● Directions for this task
Read through the entries below and return each line with the word "coordinate".

● Collected data
************

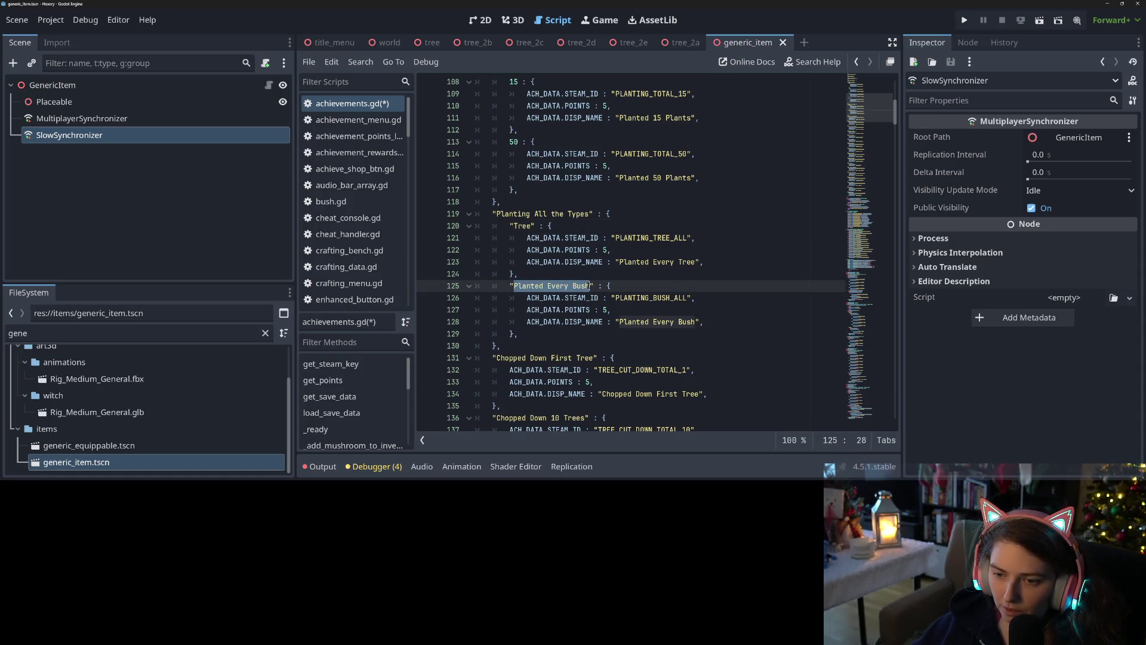
{"action": "type", "text": "B"}
{"action": "key", "text": "ctrl+s"}
Inspect the bush entry's ACH_DATA.POINTS and review the Chopped Down First Tree entry
{"action": "left_click", "coordinate": [574, 309]}
{"action": "scroll", "coordinate": [575, 268], "scroll_direction": "down", "scroll_amount": 2}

************

● Output for this exercise
{"action": "left_click", "coordinate": [574, 309]}
{"action": "scroll", "coordinate": [575, 268], "scroll_direction": "down", "scroll_amount": 2}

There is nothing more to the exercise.